- Instruction
An exact copy of every entry is needed here; the images stay out.

[Records from a data collection]
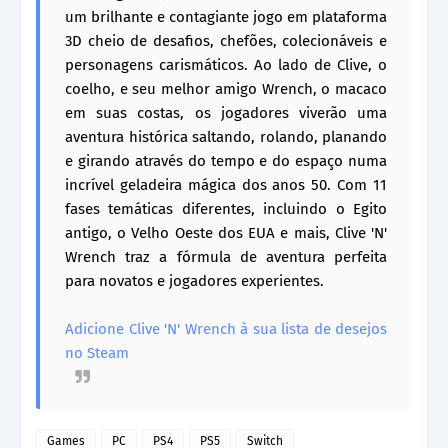
um brilhante e contagiante jogo em plataforma
3D cheio de desafios, chefões, colecionáveis e
personagens carismáticos. Ao lado de Clive, o
coelho, e seu melhor amigo Wrench, o macaco
em suas costas, os jogadores viverão uma
aventura histórica saltando, rolando, planando
e girando através do tempo e do espaço numa
incrível geladeira mágica dos anos 50. Com 11
fases temáticas diferentes, incluindo o Egito
antigo, o Velho Oeste dos EUA e mais, Clive 'N'
Wrench traz a fórmula de aventura perfeita
para novatos e jogadores experientes.
Adicione Clive 'N' Wrench à sua lista de desejos
no Steam
Games
PC
PS4
PS5
Switch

- Written answer
um brilhante e contagiante jogo em plataforma
3D cheio de desafios, chefões, colecionáveis e
personagens carismáticos. Ao lado de Clive, o
coelho, e seu melhor amigo Wrench, o macaco
em suas costas, os jogadores viverão uma
aventura histórica saltando, rolando, planando
e girando através do tempo e do espaço numa
incrível geladeira mágica dos anos 50. Com 11
fases temáticas diferentes, incluindo o Egito
antigo, o Velho Oeste dos EUA e mais, Clive 'N'
Wrench traz a fórmula de aventura perfeita
para novatos e jogadores experientes.
Adicione Clive 'N' Wrench à sua lista de desejos
no Steam
Games
PC
PS4
PS5
Switch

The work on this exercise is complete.